How to Address Your Child’s Behavior with Actions Instead of Words

Dear Kid Whisperer,

My husband and I gave my three-year-old a magic wand for his birthday. It is his favorite possession. He goes everywhere with it and it’s really adorable to watch him cast spells and do “magic.” Recently, however, he has started hitting his five-year old brother with it. His father and I have talked to him about being gentle and kind and not hurting people. He just either laughs or runs away, or continues to hurt his brother. He have talked to him about this over and over again, and we’re starting to feel (and act) very frustrated. Not sure what else to do. –Jennie, Tucson, Arizona

 

Jennie,

Through no fault of your own, and with the best of intentions, you are training your kid to be mean, disrespectful, rude, and violent.
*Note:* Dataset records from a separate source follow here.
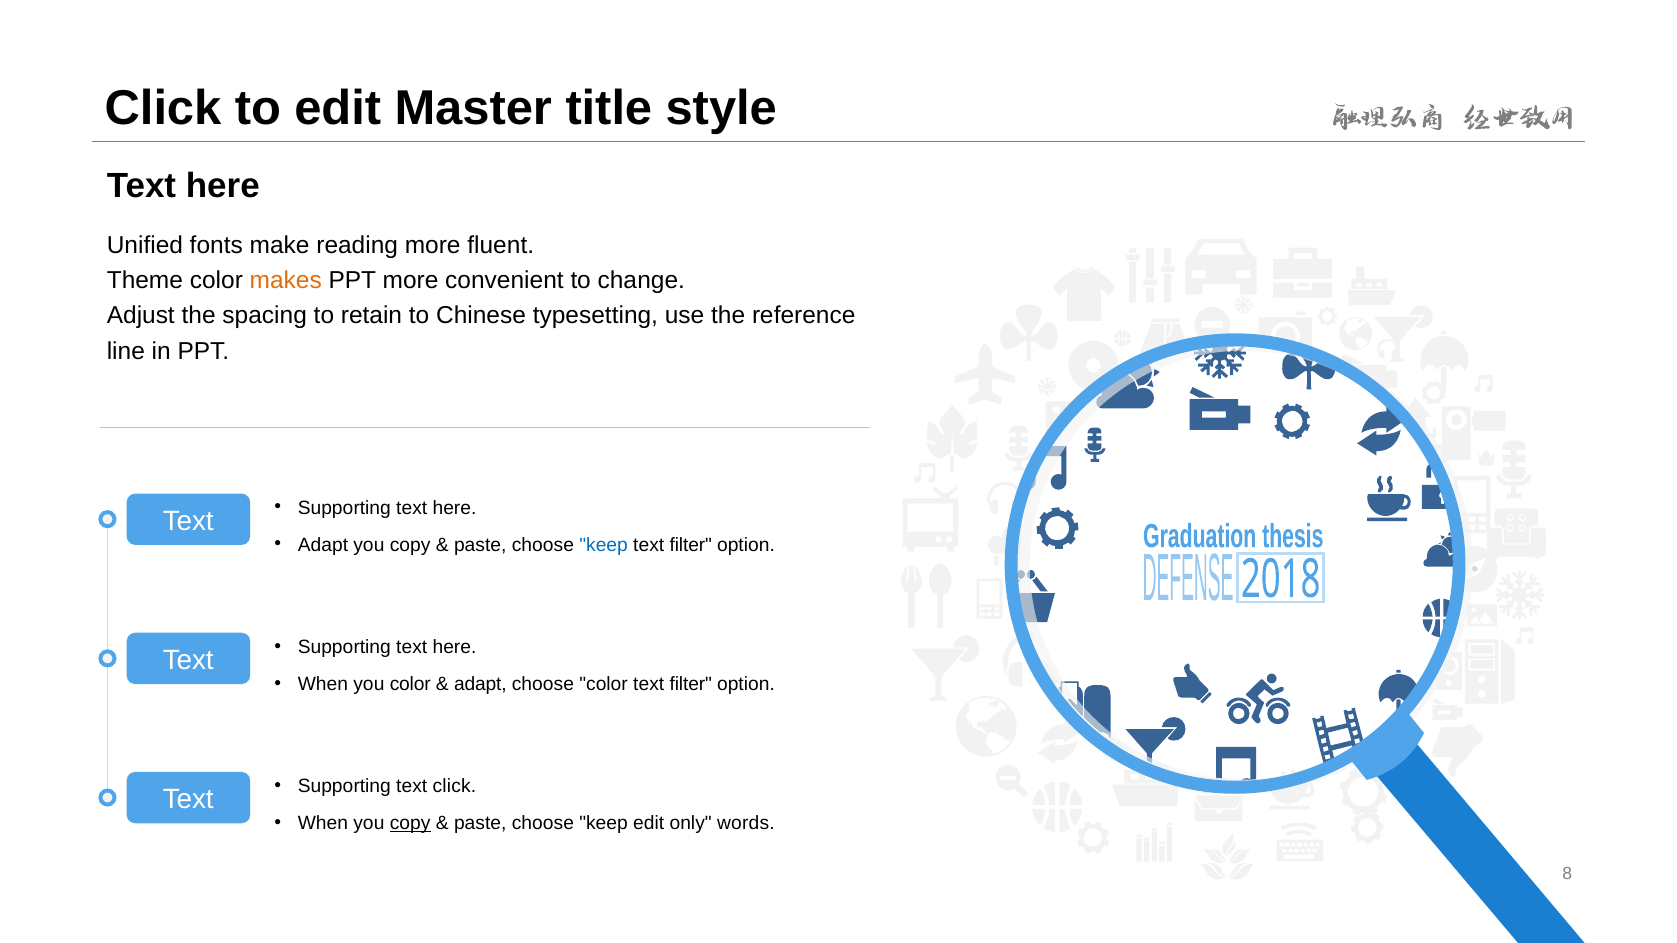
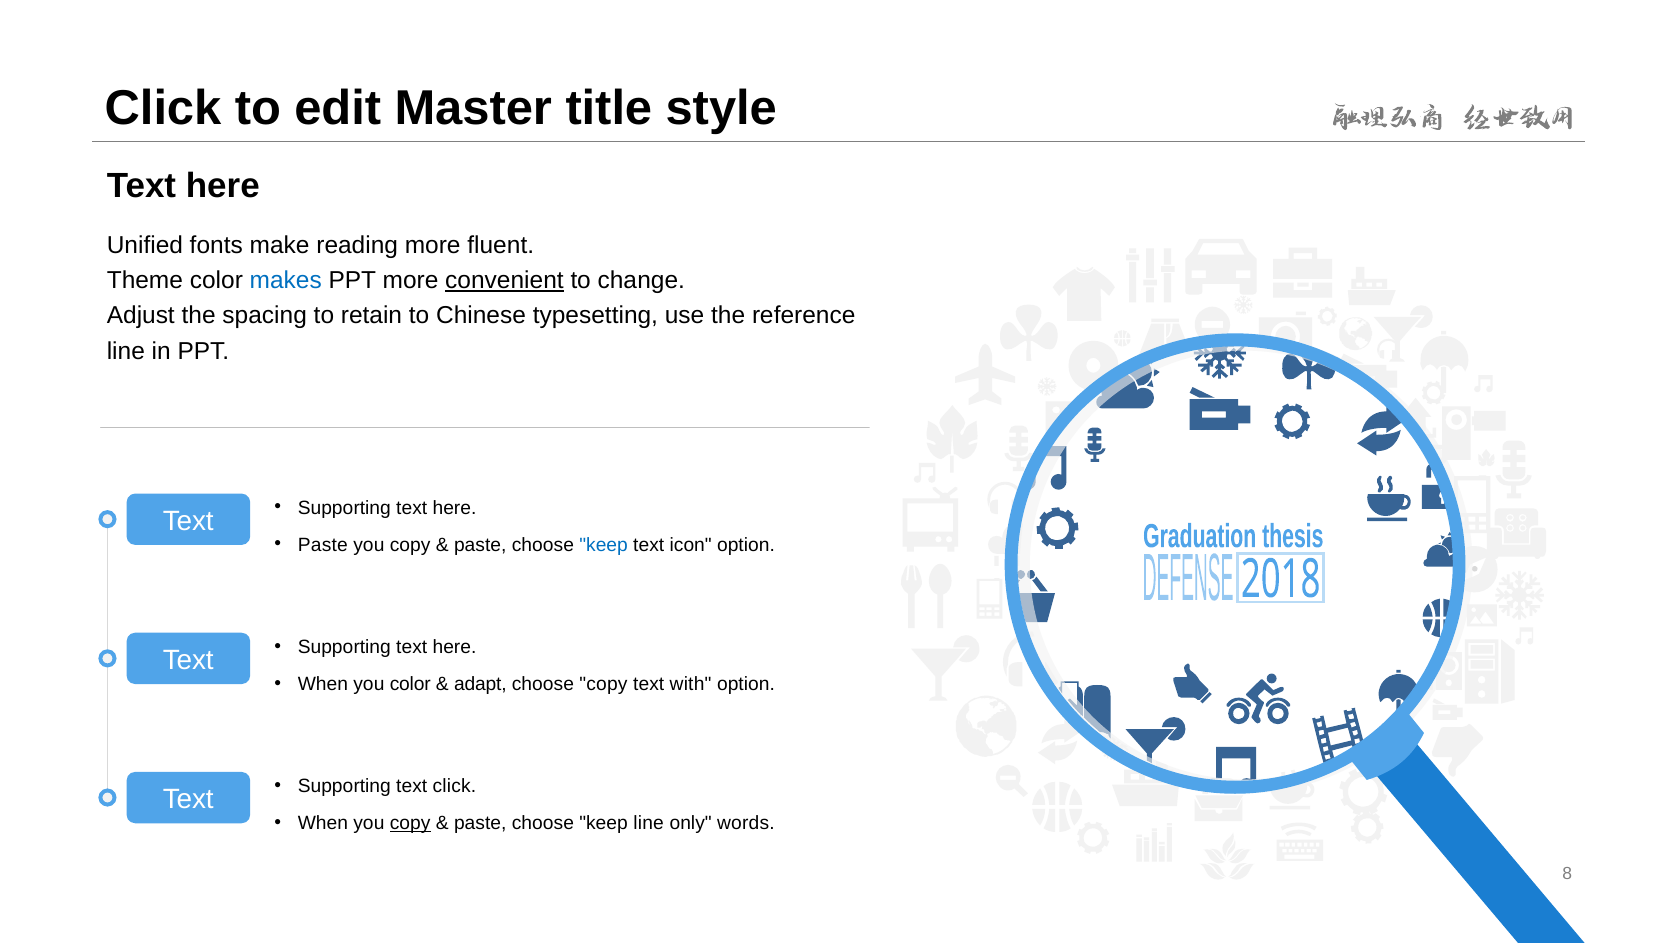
makes colour: orange -> blue
convenient underline: none -> present
Adapt at (323, 545): Adapt -> Paste
filter at (691, 545): filter -> icon
choose color: color -> copy
filter at (691, 684): filter -> with
keep edit: edit -> line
You are going to need to make a major paradigm shift if you’d like to raise a kind, respectful, polite, and non-violent kid.

Commencing attempt at paradigm shift.

Kids don’t generally listen much to words, but they do tend to notice when we take action. This is especially true with certain kids, and you appear to have one of those certain kids. They also notice our lack of action, especially when we only use words. When you say “Don’t hit your brother with the wand,” your kid hears “You are allowed to hit your brother with the wand at least once, and I’m not going to do anything, so please continue.” Likely, he will experiment with hitting multiple times unless you take action.

Also, your kid does not have a constitutional right to a magic wand.

Sometimes it amazes me the things I have to write.

Here’s how I would take action with your kid:

Kid Whisperer: Oh, boy. I feel like I may have been saying confusing things about your trusty magic wand. It must have been pretty annoying and confusing when I would lecture you. Sorry about that. I won’t do that anymore. Feel free to keep your wand for as many seconds as you can use it without hurting anyone with it or causing any problems with it. Thanks.

Kid immediately hits his brother with the wand. Kid Whisperer inhales. On the exhale, he speaks.

Kid Whisperer: Oh, boy.

Kid Whisperer immediately, calmly, gently, and firmly stabilizes Kid’s wrist with one hand, grips the wand with the other. Kid Whisperer inhales. On the exhale, he speaks.

Kid Whisperer: Oh, boy

Kid Whisperer removes the wand from Kid’s hand simultaneously with the utterance of these words.

Kid Whisperer walks towards a place that has a wand storage space out of reach of Kid. While in route, Kid Whisperer inhales. On the exhale, he speaks.

Kid Whisperer: Oh, boy

Kid Whisperer safely stores the wand.

Kid: IWILLNEVERFORGIVEYOUFORTHISANDSOMEDAYIWILLWRITETABOUTTHISINMYMEMOIRSANDYOUWILLFEELTHESHAMEOFDEPRIVINGMEOFMYWANDANDIHATEYOU!!!!!!

Kid falls onto the ground and has a tantrum.

Kid Whisperer: Oh, boy.

Kid Whisperer walks to a room where there are no crying three-year-olds.

Later…

Kid: When can I get my wand back?

Kid Whisperer: When I notice that you are doing an excellent job of being kind and peaceful without your wand, you can try being calm and peaceful with it.

Kid: When will that be?

Kid Whisperer: Won’t it be exciting to find out?

Weeks or months later (not days):

Kid Whisperer: I have noticed that you have been acting kind and peaceful without your wand. Now we can see if you can be calm and peaceful with your wand. Feel free to keep your wand for as many seconds as you can be kind and peaceful with it.

Kid Whisperer gives the wand back without any lectures or warnings.

If Kid causes a problem with the wand, we repeat the above procedure.

Remember to take action first and save all of the words and attention for when all is well.